健康診断などで行われる便潜血検査陽性も顕微鏡的血便で、便に微量の血液が含まれていないかを確認する検査であり、陽性の場合には大腸カメラ検査を受けて大腸がんや前がん病変の大腸ポリープの有無を確かめることが重要です。
血便とストレス
ストレスが直接的な原因になって血便を生じることはありませんが、ストレスがきっかけとなって病気の症状が悪化し、血便の症状を起こすことはあります。タール便の主な原因となる胃潰瘍はストレスが症状悪化などに大きく関与しますのでストレスが大きくなると潰瘍が悪化して出血を起こす可能性はあります。また、過敏性症候群でもストレスが症状悪化の引き金になることがあり、激しい下痢で肛門が切れて出血し、血便を生じたり、便秘で強いいきみが習慣化していぼ痔を発症したりすることで、血便を生じることもあります。
ストレスが間接的な原因となって症状が悪化する疾患も、適切な治療を行うことで症状を改善できます。血便がある場合には消化器内科を受診して原因を確かめましょう。
便潜血陽性になったら
便潜血検査陽性で精密検査として大腸カメラ検査を受けた場合、痔による出血であることが最も多く、大腸がんが発見されるのは3~4%とされています。ただし前がん病変の大腸ポリープが発見される確率が30~40%もあります。大腸がんの多くは放置された大腸ポリープから発生しますので、ポリープの段階で切除することで将来の大腸がん予防につながります。当院では、大腸カメラ検査中に発見された前がん病変の大腸ポリープは、その場で日帰り手術として切除しています。大腸がんの早期発見や予防のために、便潜血検査陽性を指摘された場合には、早めにご相談ください。
検査と治療
緊急性の高い疾患ではないか、早期治療が必要な疾患ではないかをまず確かめることを心がけています。

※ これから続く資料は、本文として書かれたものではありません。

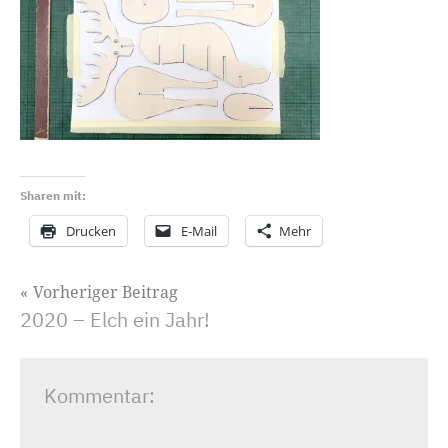
Sharen mit:
Drucken
E-Mail
Mehr
Beitragsnavigation
Vorheriger Beitrag
2020 – Elch ein Jahr!
Kommentar:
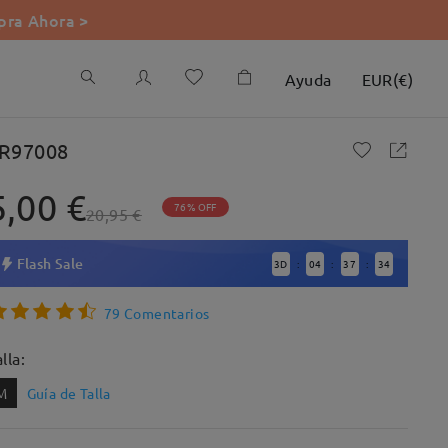
ra Ahora >
Ayuda
EUR
(
€
)
R97008
5,00 €
76% OFF
20,95 €
Flash Sale
3
D
04
37
33
:
:
:
79 Comentarios
lla:
M
Guía de Talla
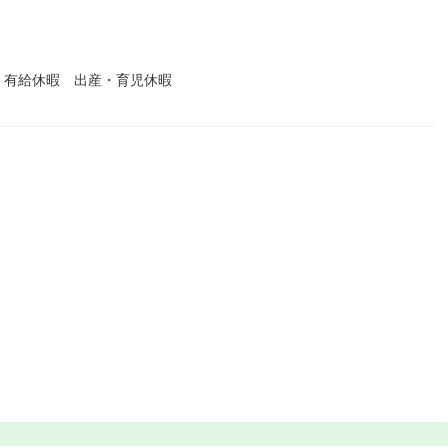
 有給休暇 出産・育児休暇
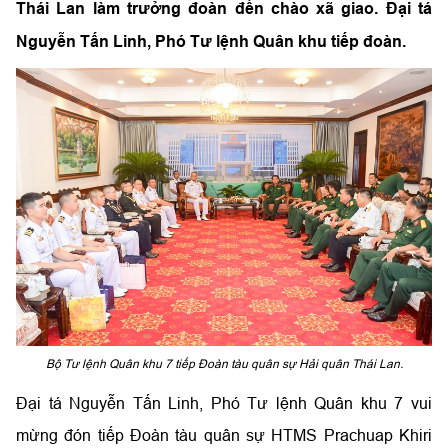
Thái Lan làm trưởng đoàn đến chào xã giao. Đại tá
Nguyễn Tấn Linh, Phó Tư lệnh Quân khu tiếp đoàn.
Bộ Tư lệnh Quân khu 7 tiếp Đoàn tàu quân sự Hải quân Thái Lan.
Đại tá Nguyễn Tấn Linh, Phó Tư lệnh Quân khu 7 vui
mừng đón tiếp Đoàn tàu quân sự HTMS Prachuap Khiri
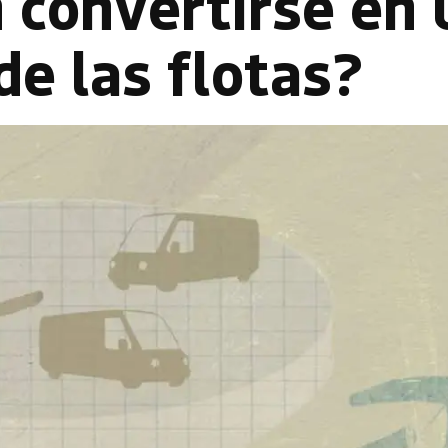
convertirse en 
de las flotas?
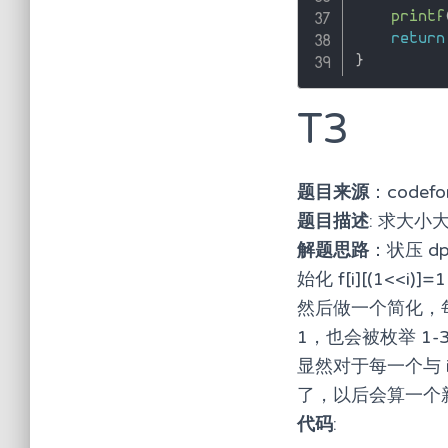
printf
return
}
T3
题目来源
：code
题目描述
: 求大小
解题思路
：状压 d
始化 f[i][(1
然后做一个简化，每
1，也会被枚举 1-
显然对于每一个与 i
了，以后会算一个
代码
:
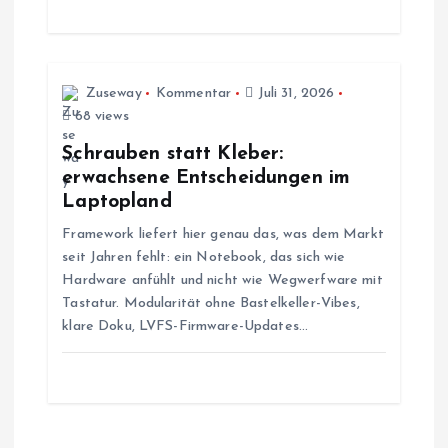
i
g
Zuseway
Kommentar
Juli 31, 2026
a
68 views
Schrauben statt Kleber:
t
erwachsene Entscheidungen im
Laptopland
i
Framework liefert hier genau das, was dem Markt
seit Jahren fehlt: ein Notebook, das sich wie
o
Hardware anfühlt und nicht wie Wegwerfware mit
Tastatur. Modularität ohne Bastelkeller-Vibes,
n
klare Doku, LVFS-Firmware-Updates…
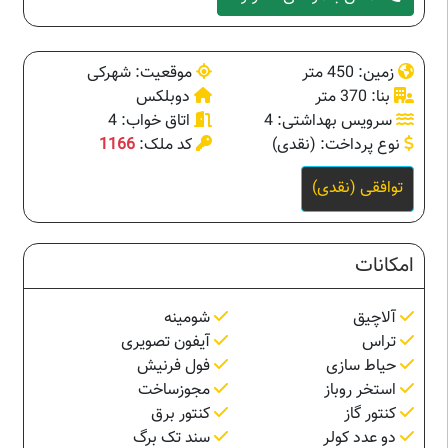
زمین: 450 متر
موقعیت: شهرکی
بنا: 370 متر
دوبلکس
سرویس بهداشتی: 4
اتاق خواب: 4
نوع پرداخت: (نقدی)
کد ملک:
1166
توافقی (نقدی)
امکانات
آلاچیق
شومینه
تراس
آیفون تصویری
حیاط سازی
فول فرنیش
استخر روباز
مجوزساخت
کنتور گاز
کنتور برق
دو عدد کولر
سند تک برگ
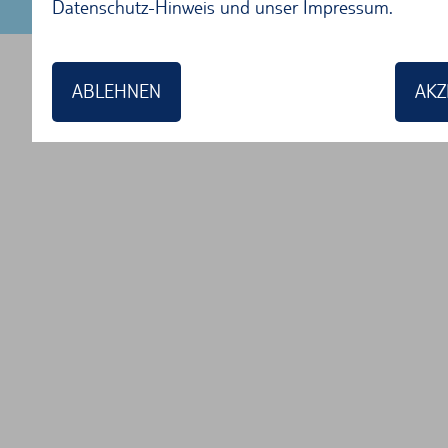
Datenschutz-Hinweis
und unser
Impressum
.
REISEBEDINGUNGEN
ABLEHNEN
AKZ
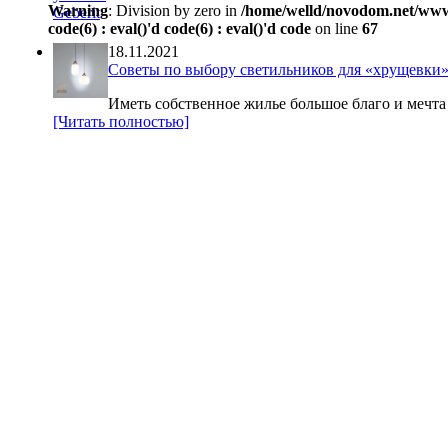
Warning
: Division by zero in
/home/welld/novodom.net/www/wp
code(6) : eval()'d code(6) : eval()'d code
on line
67
18.11.2021
Советы по выбору светильников для «хрущевки
Иметь собственное жилье большое благо и мечта 
[Читать полностью]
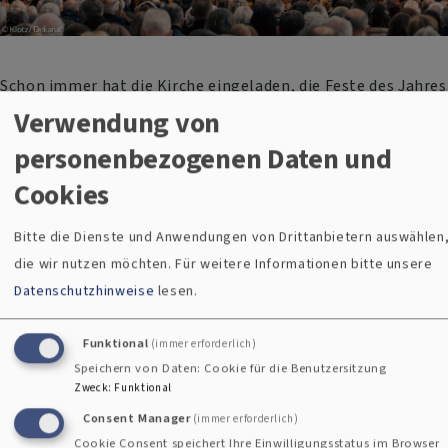
Schon immer hat die Kirche eingeladen, die Feste des Jahres
und des Lebens zu feiern. Vom Advent über Weihnachten,
Verwendung von
Passion und Ostern gestalten die Gemeinden vor Ort ihre
personenbezogenen Daten und
Gottesdienste und Feste
Cookies
Bitte die Dienste und Anwendungen von Drittanbietern auswählen
Evangelisch-Lutherisches Kirchenarchiv Augsburg
die wir nutzen möchten.
Für weitere Informationen bitte unsere
Datenschutzhinweise
lesen.
Funktional
(immer erforderlich)
Speichern von Daten: Cookie für die Benutzersitzung
Zweck
:
Funktional
Consent Manager
(immer erforderlich)
Cookie Consent speichert Ihre Einwilligungsstatus im Browser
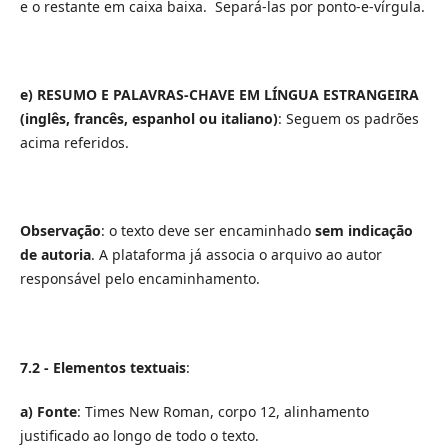
e o restante em caixa baixa. Separá-las por ponto-e-vírgula.
e)
RESUMO E PALAVRAS-CHAVE EM LÍNGUA ESTRANGEIRA
(inglês, francês, espanhol ou italiano)
: Seguem os padrões
acima referidos.
Observação
: o texto deve ser encaminhado
sem indicação
de autoria
. A plataforma já associa o arquivo ao autor
responsável pelo encaminhamento.
7.2 - Elementos textuais
:
a)
Fonte
: Times New Roman, corpo 12, alinhamento
justificado ao longo de todo o texto.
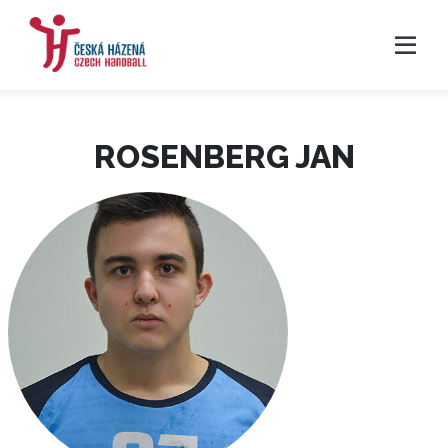
ROSENBERG JAN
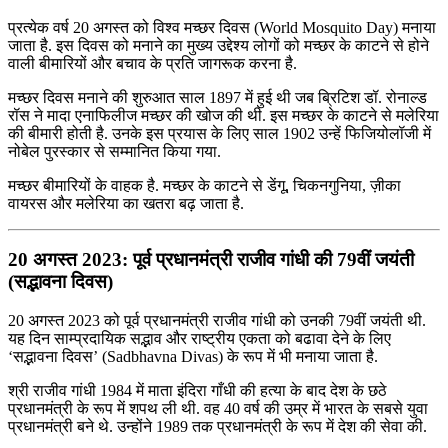
प्रत्येक वर्ष 20 अगस्त को विश्व मच्छर दिवस (World Mosquito Day) मनाया
जाता है. इस दिवस को मनाने का मुख्य उद्देश्य लोगों को मच्छर के काटने से होने
वाली बीमारियों और बचाव के प्रति जागरूक करना है.
मच्छर दिवस मनाने की शुरुआत साल 1897 में हुई थी जब ब्रिटिश डॉ. रोनाल्ड
रॉस ने मादा एनाफिलीज मच्छर की खोज की थी. इस मच्छर के काटने से मलेरिया
की बीमारी होती है. उनके इस प्रयास के लिए साल 1902 उन्हें फिजियोलॉजी में
नोबेल पुरस्कार से सम्मानित किया गया.
मच्छर बीमारियों के वाहक है. मच्छर के काटने से डेंगू, चिकनगुनिया, ज़ीका
वायरस और मलेरिया का खतरा बढ़ जाता है.
20 अगस्त 2023: पूर्व प्रधानमंत्री राजीव गांधी की 79वीं जयंती
(सद्भावना दिवस)
20 अगस्त 2023 को पूर्व प्रधानमंत्री राजीव गांधी को उनकी 79वीं जयंती थी.
यह दिन साम्प्रदायिक सद्भाव और राष्ट्रीय एकता को बढावा देने के लिए
‘सद्भावना दिवस’ (Sadbhavna Divas) के रूप में भी मनाया जाता है.
श्री राजीव गांधी 1984 में माता इंदिरा गाँधी की हत्या के बाद देश के छठे
प्रधानमंत्री के रूप में शपथ ली थी. वह 40 वर्ष की उम्र में भारत के सबसे युवा
प्रधानमंत्री बने थे. उन्होंने 1989 तक प्रधानमंत्री के रूप में देश की सेवा की.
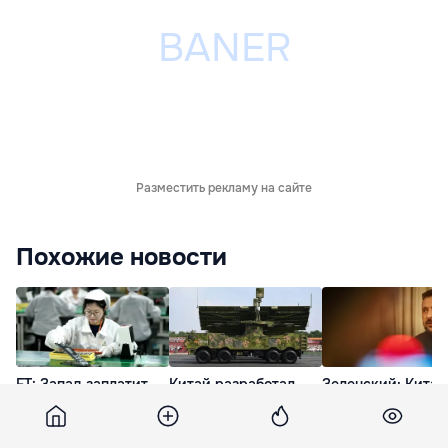
Разместить рекламу на сайте
Похожие новости
FT: Запад заплатит
Китай разработал
Зеленский: Китай
$23 трлн за
секретное оружие:
предупредил
сокращение
100-гигаваттные
Россию, что она н
зависимости от
микроволны против
должна применят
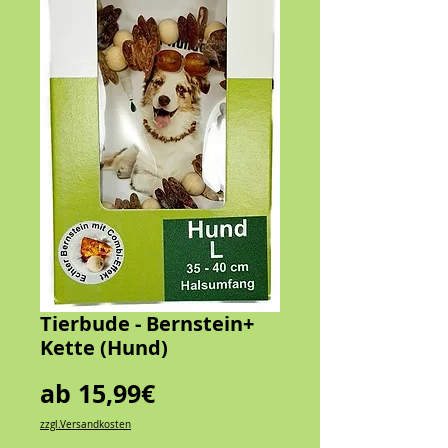
Tierbude - Bernstein+
Kette (Hund)
Sale-
ab
15,99€
Preis
zzgl.Versandkosten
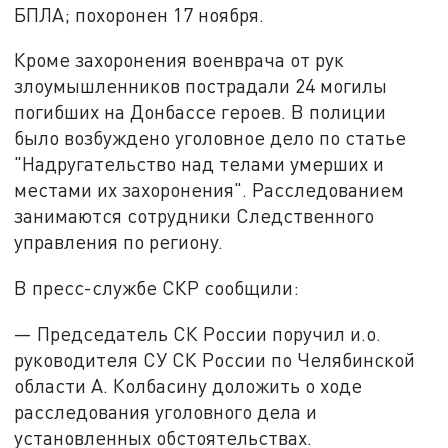
БПЛА; похоронен 17 ноября.
Кроме захоронения военврача от рук
злоумышленников пострадали 24 могилы
погибших на Донбассе героев. В полиции
было возбуждено уголовное дело по статье
"Надругательство над телами умерших и
местами их захоронения". Расследованием
занимаются сотрудники Следственного
управления по региону.
В пресс-службе СКР сообщили:
— Председатель СК России поручил и.о.
руководителя СУ СК России по Челябинской
области А. Колбасину доложить о ходе
расследования уголовного дела и
установленных обстоятельствах.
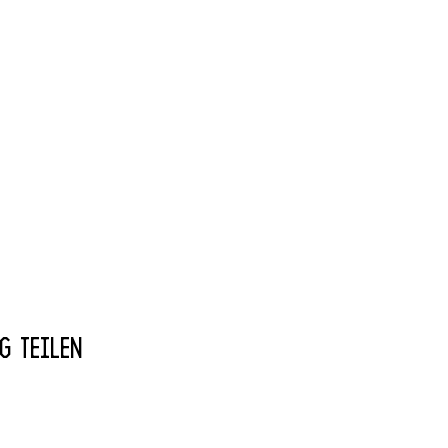
g teilen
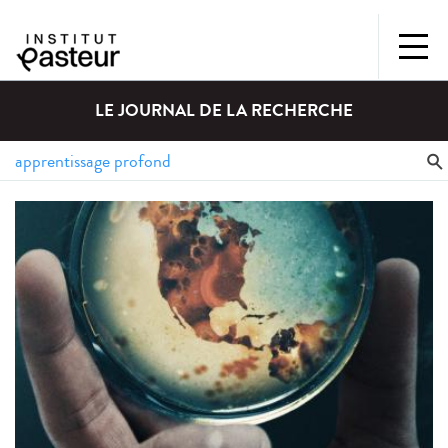
LE JOURNAL DE LA RECHERCHE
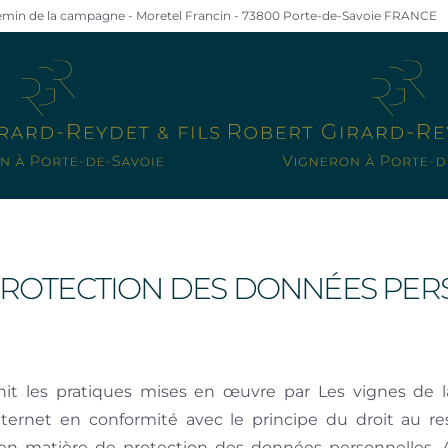
in de la campagne - Moretel Francin - 73800 Porte-de-Savoie FRANCE
 PROTECTION DES DONNÉES PE
it les pratiques mises en œuvre par Les vignes de l
 Internet en conformité avec le principe du droit au re
en matière de protection des données personnelles. 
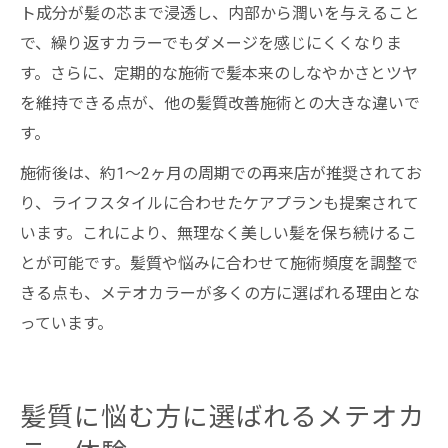
ト成分が髪の芯まで浸透し、内部から潤いを与えること
で、繰り返すカラーでもダメージを感じにくくなりま
す。さらに、定期的な施術で髪本来のしなやかさとツヤ
を維持できる点が、他の髪質改善施術との大きな違いで
す。
施術後は、約1〜2ヶ月の周期での再来店が推奨されてお
り、ライフスタイルに合わせたケアプランも提案されて
います。これにより、無理なく美しい髪を保ち続けるこ
とが可能です。髪質や悩みに合わせて施術頻度を調整で
きる点も、メテオカラーが多くの方に選ばれる理由とな
っています。
髪質に悩む方に選ばれるメテオカ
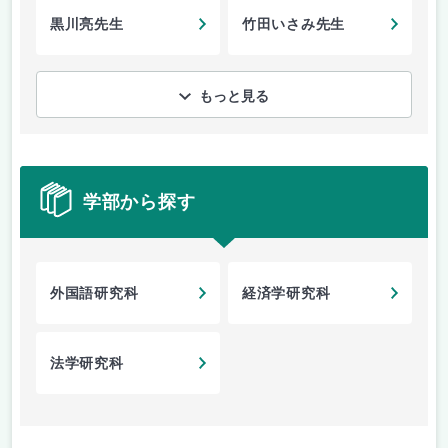
黒川亮先生
竹田いさみ先生
もっと見る
学部から探す
外国語研究科
経済学研究科
法学研究科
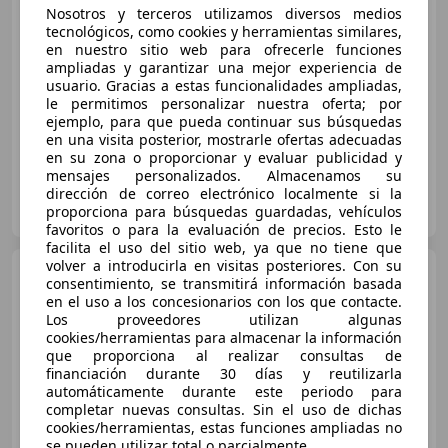
Nosotros y terceros utilizamos diversos medios
€ 9.900
tecnológicos, como cookies y herramientas similares,
en nuestro sitio web para ofrecerle funciones
Sin
comparación
ampliadas y garantizar una mejor experiencia de
usuario. Gracias a estas funcionalidades ampliadas,
09/2016
150.215 km
Diésel
66 kW (90 CV)
le permitimos personalizar nuestra oferta; por
ejemplo, para que pueda continuar sus búsquedas
en una visita posterior, mostrarle ofertas adecuadas
en su zona o proporcionar y evaluar publicidad y
mensajes personalizados. Almacenamos su
dirección de correo electrónico localmente si la
INTEGRAL MOTION CIUDAD DEL AUTOMOVIL 2
proporciona para búsquedas guardadas, vehículos
ES-28914 LEGANES
Guar
favoritos o para la evaluación de precios. Esto le
facilita el uso del sitio web, ya que no tiene que
volver a introducirla en visitas posteriores. Con su
Hyundai i30
1.4CRDi Klass
consentimiento, se transmitirá información basada
90
en el uso a los concesionarios con los que contacte.
Los proveedores utilizan algunas
cookies/herramientas para almacenar la información
que proporciona al realizar consultas de
€ 9.900
financiación durante 30 días y reutilizarla
automáticamente durante este periodo para
Sin
comparación
completar nuevas consultas. Sin el uso de dichas
cookies/herramientas, estas funciones ampliadas no
09/2016
150.215 km
Diésel
66 kW (90 CV)
se pueden utilizar total o parcialmente.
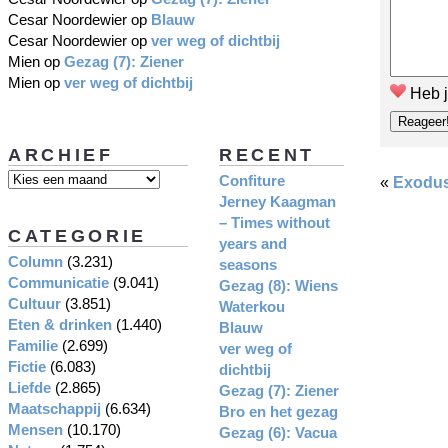
Cesar Noordewier
op
Blauw
Cesar Noordewier
op
ver weg of dichtbij
Mien
op
Gezag (7): Ziener
Mien
op
ver weg of dichtbij
Heb j
ARCHIEF
RECENT
Confiture
«
Exodu
Jerney Kaagman
– Times without
CATEGORIE
years and
Column
(3.231)
seasons
Communicatie
(9.041)
Gezag (8): Wiens
Cultuur
(3.851)
Waterkou
Eten & drinken
(1.440)
Blauw
Familie
(2.699)
ver weg of
Fictie
(6.083)
dichtbij
Liefde
(2.865)
Gezag (7): Ziener
Maatschappij
(6.634)
Bro en het gezag
Mensen
(10.170)
Gezag (6): Vacua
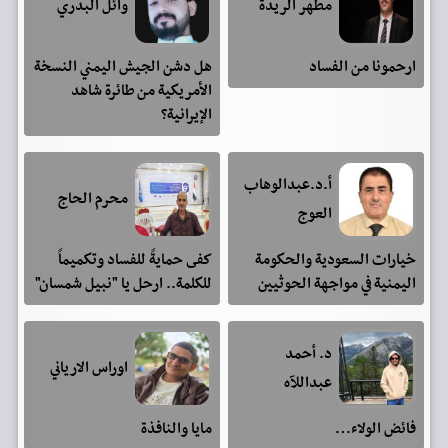
مطهر الريدة
وائل البدري
ارحمونا من الفساد
هل دشن الجيش اليمني النسخة
الأمريكية من طائرة شاهد
الإيرانية؟
أ.د.عبدالوهاب
محرم الحاج
العوج
خيارات السعودية والحكومة
كفى حمايةً للفساد وتكميماً
اليمنية في مواجهة الحوثيين
للكلمة.. ارحل يا "نبيل شمسان"
د. أحمد
اوراس الارياني
عبداللآه
فائض الولاء…
مايا والنافذة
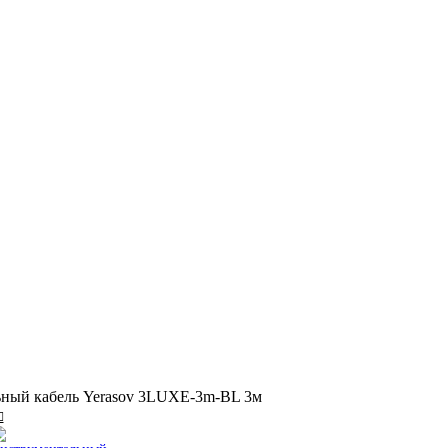
ный кабель Yerasov 3LUXE-3m-BL 3м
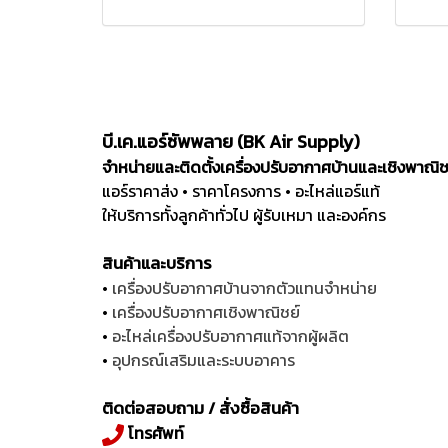
บี.เค.แอร์ซัพพลาย (BK Air Supply)
จำหน่ายและติดตั้งเครื่องปรับอากาศบ้านและเชิงพาณิ
แอร์ราคาส่ง • ราคาโครงการ • อะไหล่แอร์แท้
ให้บริการทั้งลูกค้าทั่วไป ผู้รับเหมา และองค์กร
สินค้าและบริการ
•
เครื่องปรับอากาศบ้านจากตัวแทนจำหน่าย
•
เครื่องปรับอากาศเชิงพาณิชย์
•
อะไหล่เครื่องปรับอากาศแท้จากผู้ผลิต
•
อุปกรณ์เสริมและระบบอาคาร
ติดต่อสอบถาม / สั่งซื้อสินค้า
โทรศัพท์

血便があって受診された場合、問診で血便の色や状態などについてうかがいます。色や状態がわかればある程度出血している場所や原因疾患を絞り込めますので、必要な検査だけを行ってスムーズに診断へとつなげることができます。血便があった場合は、しっかり観察しておいてください。また、スマートフォンなどで撮影し、その画像を医師に見せていただくとかなり正確に状態を把握できます。
問診では、血便の状態に加え、最初に起こった時期や頻度、症状の経過、他の症状、基礎疾患や普段服用している薬、ライフスタイルなどについてうかがいます。
血圧と脈拍を計測し、貧血や炎症の有無を確かめるための血液検査を行い、胃カメラ検査や大腸カメラ検査を行って原因を確かめます。当院では、研鑽を積んだ専門医が全ての内視鏡検査を行っており、鎮静剤を使うことで心身へのご負担なく検査を受けていただけるようにしています。また、必要に応じて超音波検査(腹部エコー)やCT検査などを行う場合もあります。
検査結果を踏まえて総合的に判断して診断し、結果をわかりやすくお伝えし、患者様と相談しながら治療方針を決め、それに沿って治療を行います。
なお、診察の結果、入院やさらに高度な検査が必要と判断された場合には、連携している高度医療機関をご紹介し、適切な検査や治療をスムーズに受けていただけるようにしています。
血便の原因となる大腸がんの予防
大腸がんは早期発見できれば生活に支障を及ぼさない治療で完治できる可能性の高いがんです。また、多くの大腸がんは放置された大腸ポリープから発生しますので、大腸ポリープの段階で切除することで将来の大腸がん予防につながります。
大腸がんの予防として最も効果的なのは、早期大腸がんや前がん病変の大腸ポリープの発見と確定診断が唯一可能な検査である大腸カメラ検査を定期的に受けることです。早期大腸がんや大腸ポリープは自覚症状をほとんど起こしませんので、自覚症状のない段階で大腸カメラ検査を受けることが重要です。
また生活習慣を見直すことでも、大腸がん予防効果が期待できます。動物性脂肪・赤身肉(牛・豚など)・加工肉などをできるだけ食べないよう心がけ、食物繊維をしっかりとり、習慣的に運動することを心がけてください。他にも予防効果が高いと報告された食材などもありますが、そればかり食べるよりも栄養バランスがとれた食事をする方が重要です。